The examples in this section demonstrate how you might deploy Shield to secure an Elasticsearch cluster.

E-commerce Example Using esusers

The e-commerce store site in this example store has the following components:

  • A webshop application, which executes queries
  • A nightly bulk import process, which reindexes the documents to ensure correct pricing for the following day
  • A update mechanism that writes data concurrently during business hours on a per-document base
  • A sales representative that needs to read sales-specific indices

Defining the roles

bulk:
  indices:
    'products_*': write, manage, read

updater:
  indices:
    'products': index, delete, indices:admin/optimize

webshop:
  indices:
    'products': search, get

monitoring:
  cluster: monitor
  indices:
    '*': monitor

sales_rep :
   cluster : none
   indices:
      'sales_*' : all
      'social_events' : data_access, monitor

Let’s step through each of the role definitions:

  • The bulk role definition has the privileges to create/delete all indices starting with products_ as well as indexing data into it. This set of privileges enables the user with this role to delete and repopulate a particular index.
  • The updater role does not require any information about concrete indices. The only privileges required for updating the products index are the write and delete privileges, as well as index optimization.
  • The webshop role is a read-only role that solely executes queries and GET requests.
  • The monitoring role extracts monitoring data for display on an internal screen of the web application.
  • The sales_rep role has write access on all indices starting with sales and read access to the social_events index.

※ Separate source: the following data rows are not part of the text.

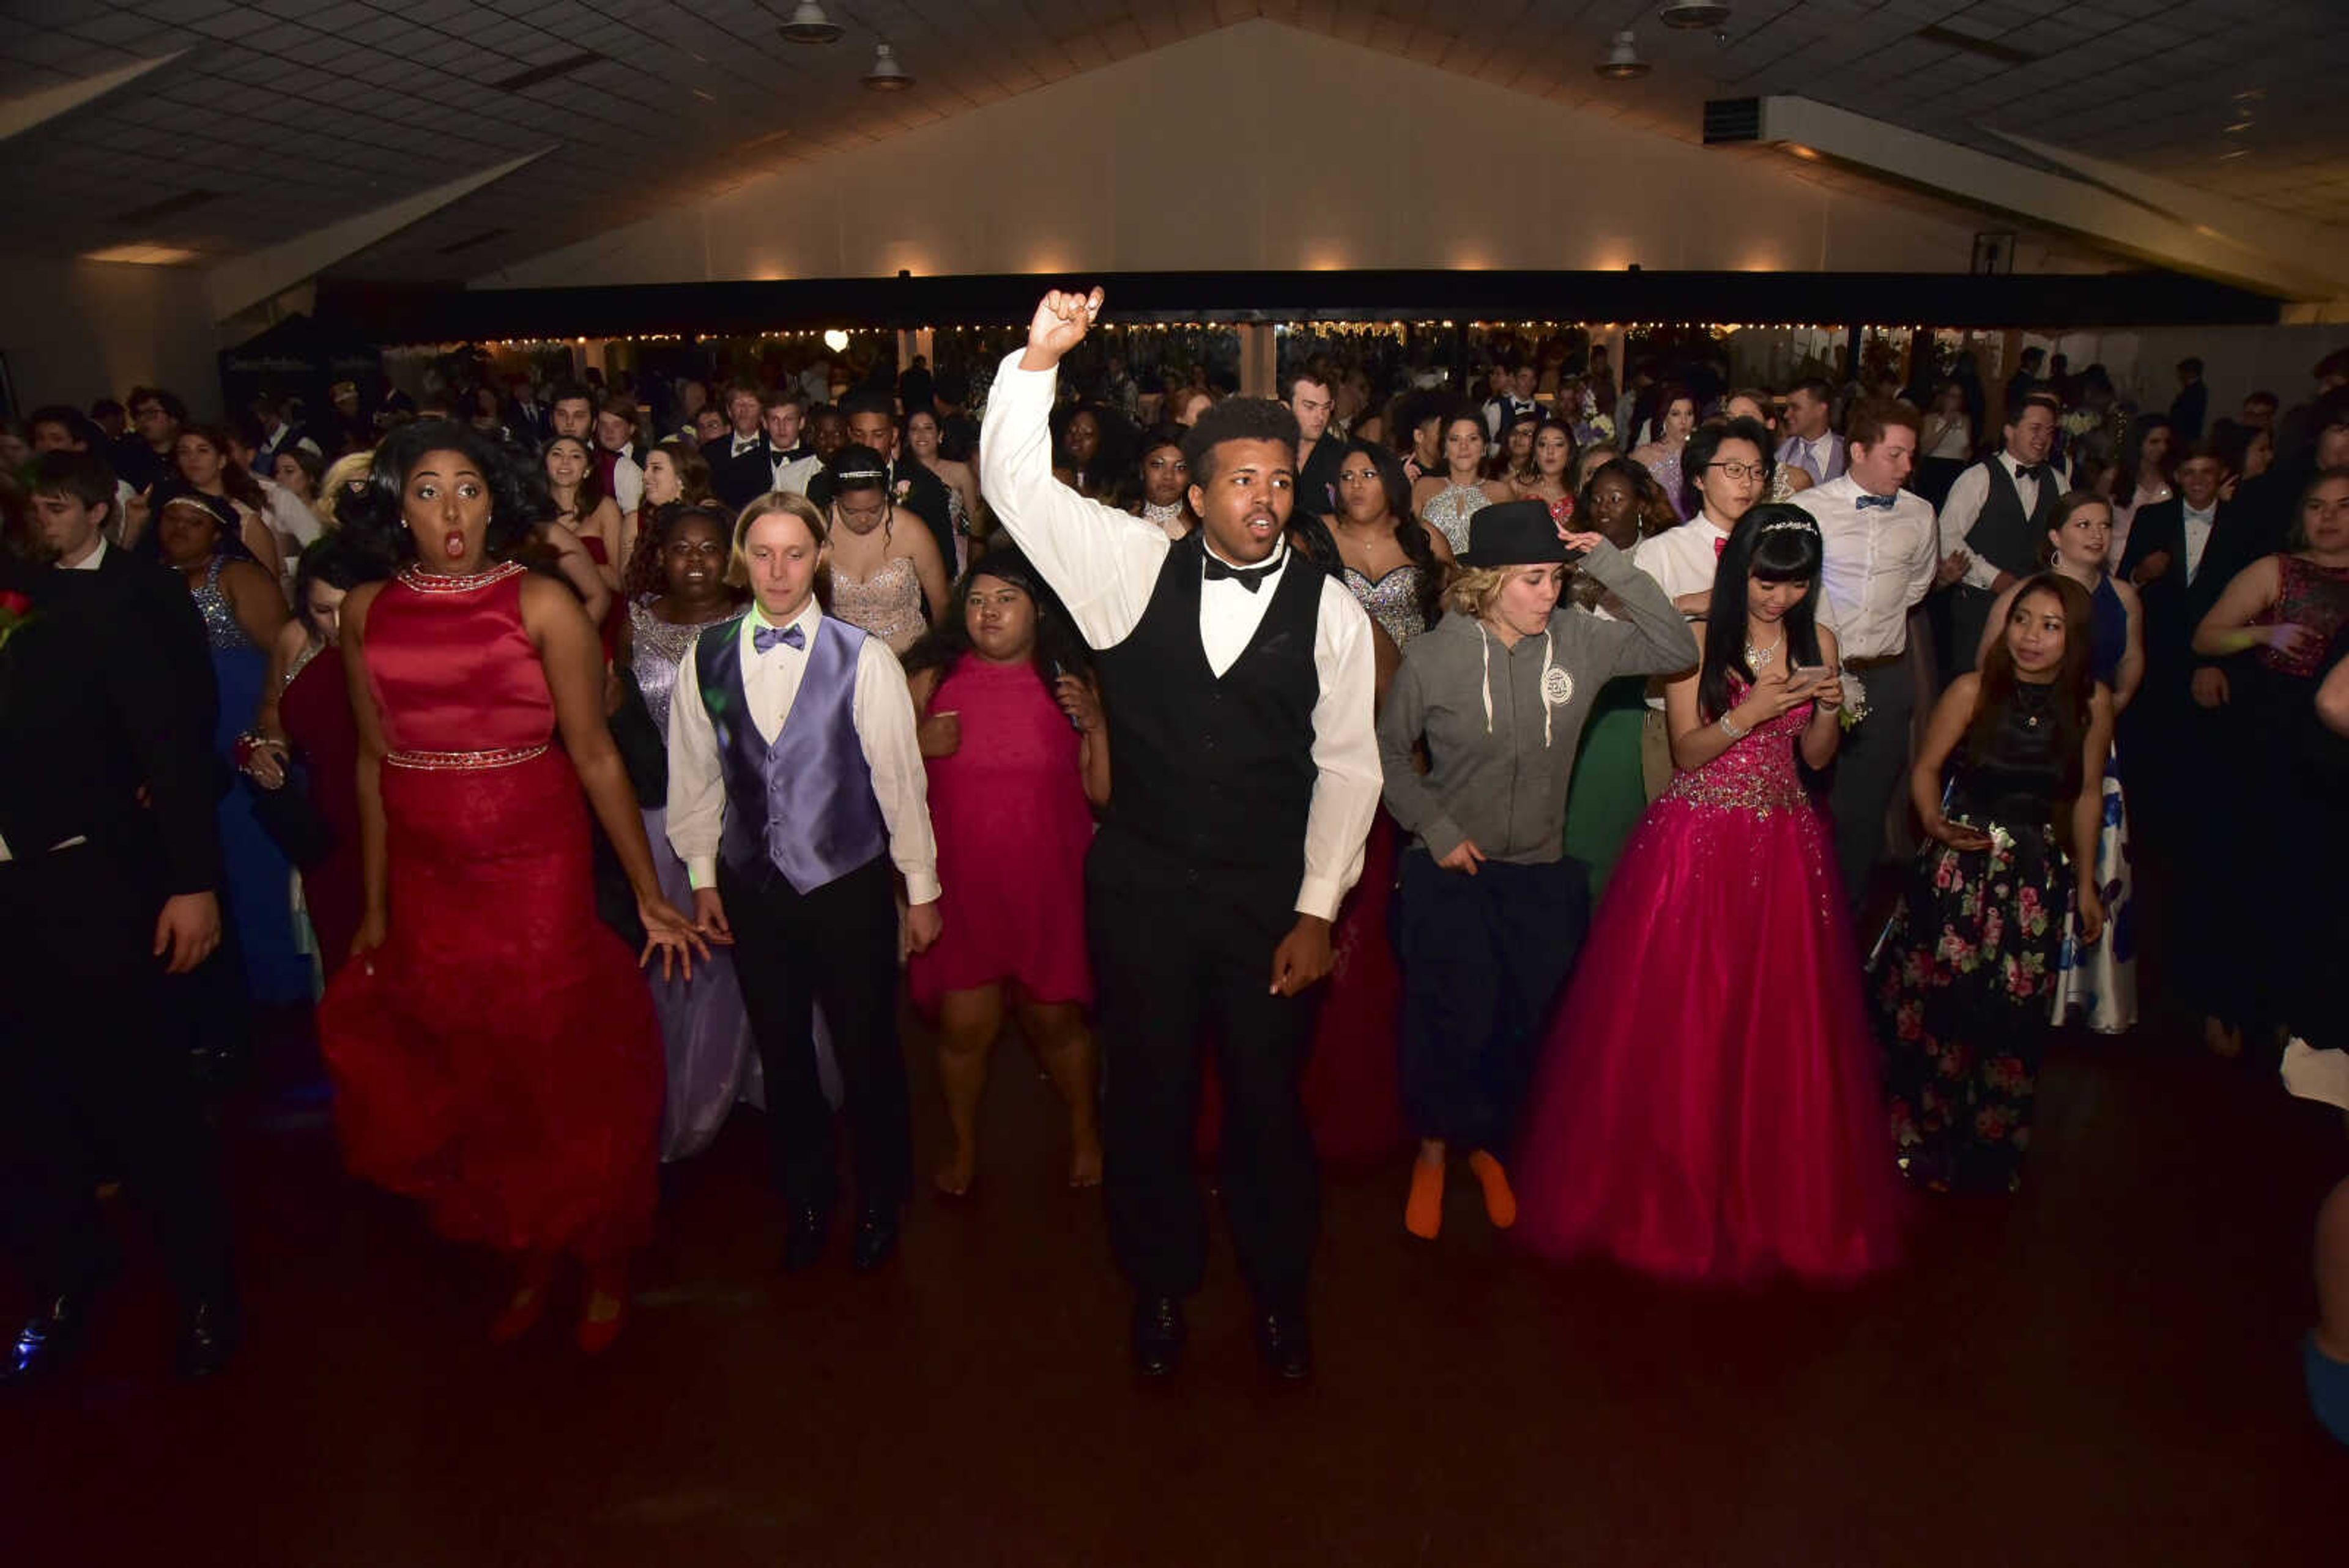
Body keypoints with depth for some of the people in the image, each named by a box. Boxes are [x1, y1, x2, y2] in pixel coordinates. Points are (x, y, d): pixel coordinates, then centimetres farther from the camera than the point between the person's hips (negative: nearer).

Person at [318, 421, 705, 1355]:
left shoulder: (541, 604, -7)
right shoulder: (367, 613, 4)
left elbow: (594, 754, -9)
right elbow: (374, 762, 9)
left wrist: (649, 895, -10)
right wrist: (374, 906, 12)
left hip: (538, 874, -4)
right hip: (427, 882, 4)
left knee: (566, 1073, 5)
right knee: (466, 1082, 13)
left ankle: (603, 1266, 28)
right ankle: (529, 1258, 36)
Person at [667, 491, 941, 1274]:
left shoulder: (862, 658, -11)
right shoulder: (706, 659, -1)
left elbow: (899, 776, -7)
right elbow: (696, 772, 8)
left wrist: (921, 887, -2)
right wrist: (702, 875, 11)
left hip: (850, 884, -2)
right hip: (753, 887, 3)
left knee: (867, 1053, 8)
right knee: (781, 1054, 15)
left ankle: (881, 1201, 33)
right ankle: (806, 1199, 38)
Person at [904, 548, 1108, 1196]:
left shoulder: (1069, 682, 1)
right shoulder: (932, 679, 1)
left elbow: (1105, 794, -2)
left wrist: (1097, 724, -14)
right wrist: (918, 746, -11)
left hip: (1048, 886, 0)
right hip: (959, 884, 1)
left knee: (1054, 1019, 10)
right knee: (964, 1025, 4)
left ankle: (1085, 1130, 37)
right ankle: (963, 1143, 31)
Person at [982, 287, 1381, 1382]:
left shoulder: (1330, 611, -2)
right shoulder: (1136, 569, 0)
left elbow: (1348, 766, -1)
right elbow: (1015, 484, -4)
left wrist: (1317, 910, -5)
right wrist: (1039, 357, -17)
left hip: (1270, 899, 0)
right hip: (1142, 888, 1)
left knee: (1268, 1101, 12)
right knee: (1147, 1096, 13)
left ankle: (1278, 1292, 36)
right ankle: (1160, 1285, 36)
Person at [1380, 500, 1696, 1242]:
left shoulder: (1580, 640, -8)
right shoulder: (1434, 656, -12)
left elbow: (1677, 649, -13)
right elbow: (1389, 751, 0)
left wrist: (1610, 564, -18)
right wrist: (1436, 831, -8)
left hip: (1542, 874, 3)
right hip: (1451, 869, -2)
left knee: (1521, 1028, 13)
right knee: (1453, 1024, 2)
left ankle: (1488, 1146, 41)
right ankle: (1433, 1150, 30)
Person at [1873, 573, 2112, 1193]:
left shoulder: (2092, 702, -4)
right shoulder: (1973, 690, -10)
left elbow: (2088, 794, 7)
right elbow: (1926, 768, -2)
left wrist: (2085, 884, 11)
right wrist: (1935, 825, -22)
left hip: (2037, 879, 2)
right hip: (1959, 869, -2)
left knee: (2013, 1019, 8)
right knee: (1932, 1005, 4)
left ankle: (1989, 1152, 30)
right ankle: (1920, 1137, 26)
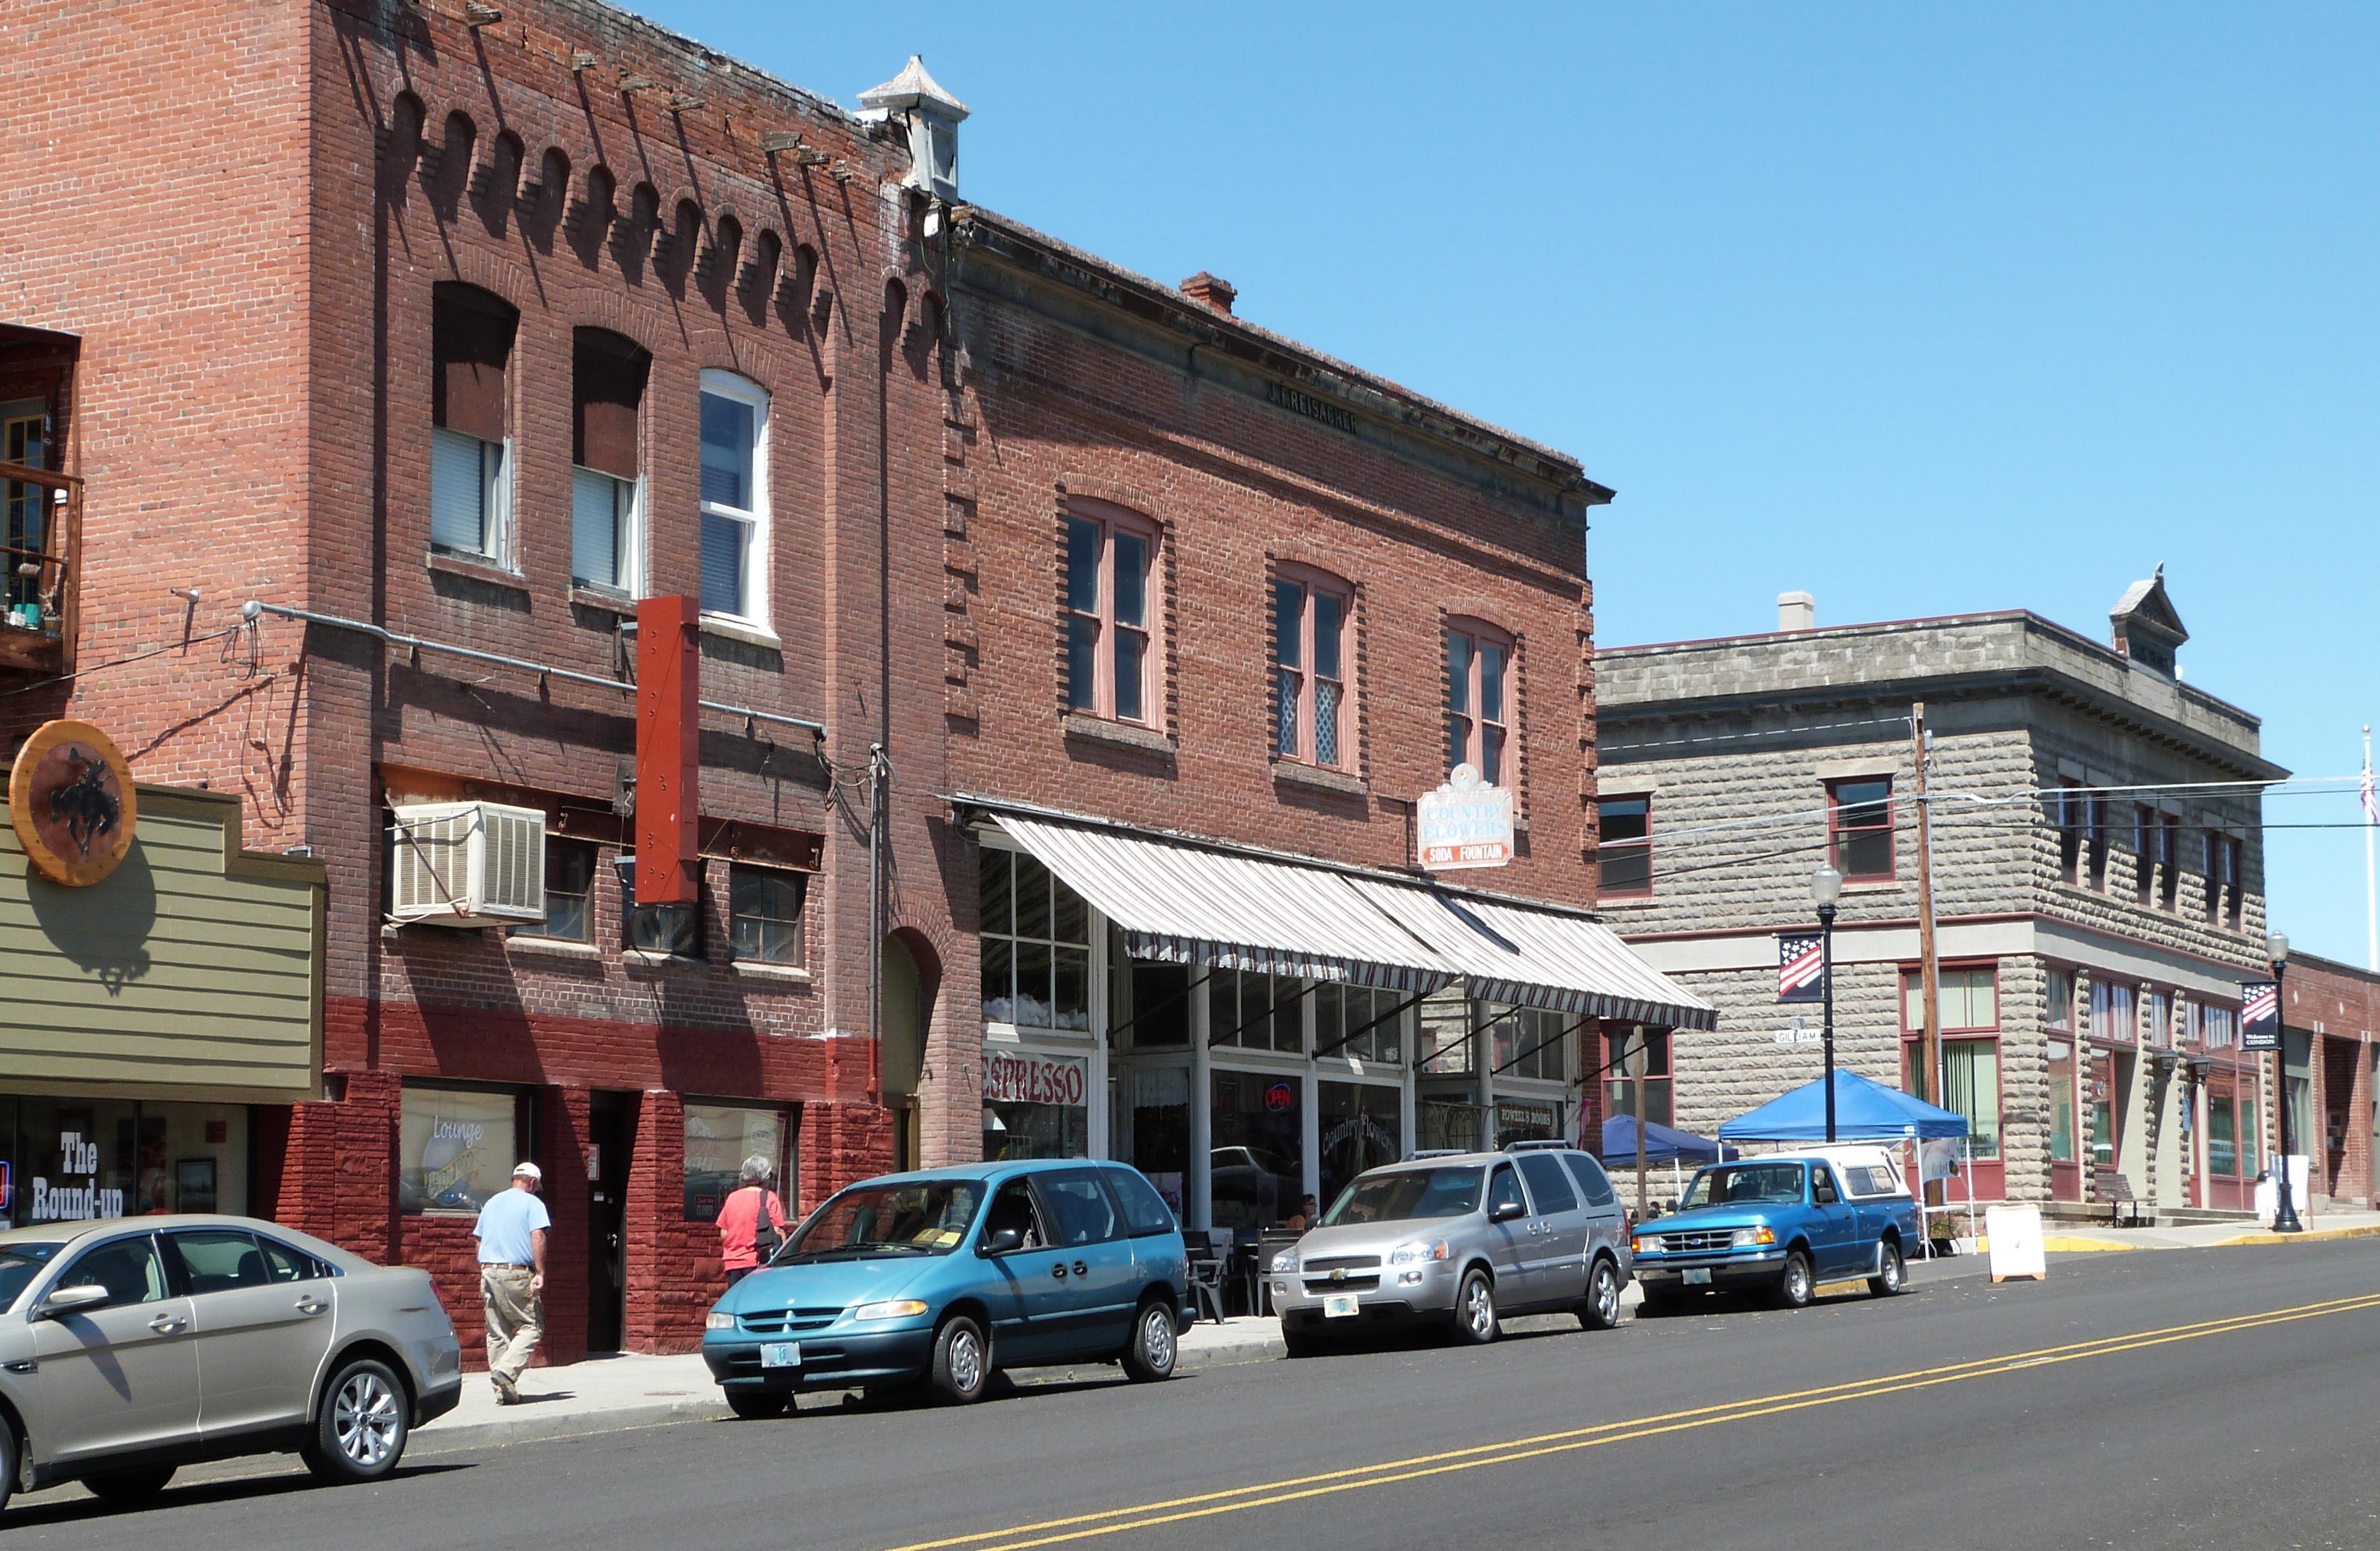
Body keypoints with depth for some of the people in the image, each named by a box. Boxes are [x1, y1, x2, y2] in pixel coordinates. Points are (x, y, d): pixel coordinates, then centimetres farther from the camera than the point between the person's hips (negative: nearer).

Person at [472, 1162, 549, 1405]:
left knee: (497, 1333, 8)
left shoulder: (492, 1202, 20)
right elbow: (538, 1237, -13)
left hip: (489, 1271, 6)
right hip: (517, 1273, -6)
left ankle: (504, 1392, 7)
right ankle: (507, 1371, -19)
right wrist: (540, 1273, -15)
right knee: (531, 1326, 1)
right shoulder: (532, 1203, 1)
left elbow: (480, 1239, 20)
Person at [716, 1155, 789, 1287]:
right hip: (756, 1262, -4)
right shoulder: (770, 1198, -3)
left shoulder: (732, 1197, 10)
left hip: (732, 1263, 4)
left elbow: (723, 1235, 12)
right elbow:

Creating Users and Their Roles

After creating the roles.yml file, you can use the esusers tool to create the needed users and the respective user-to-role mapping.

bin/shield/esusers useradd webshop -r webshop,monitoring
bin/shield/esusers useradd bulk -r bulk
bin/shield/esusers useradd updater -r updater
bin/shield/esusers useradd best_sales_guy_of_the_world -r sales_rep
bin/shield/esusers useradd second_best_sales_guy_of_the_world -r sales_rep

Modifying Your Application

With the users and roles defined, you now need to modify your application. Each part of the application must authenticate to Elasticsearch using the username and password you gave it in the previous steps.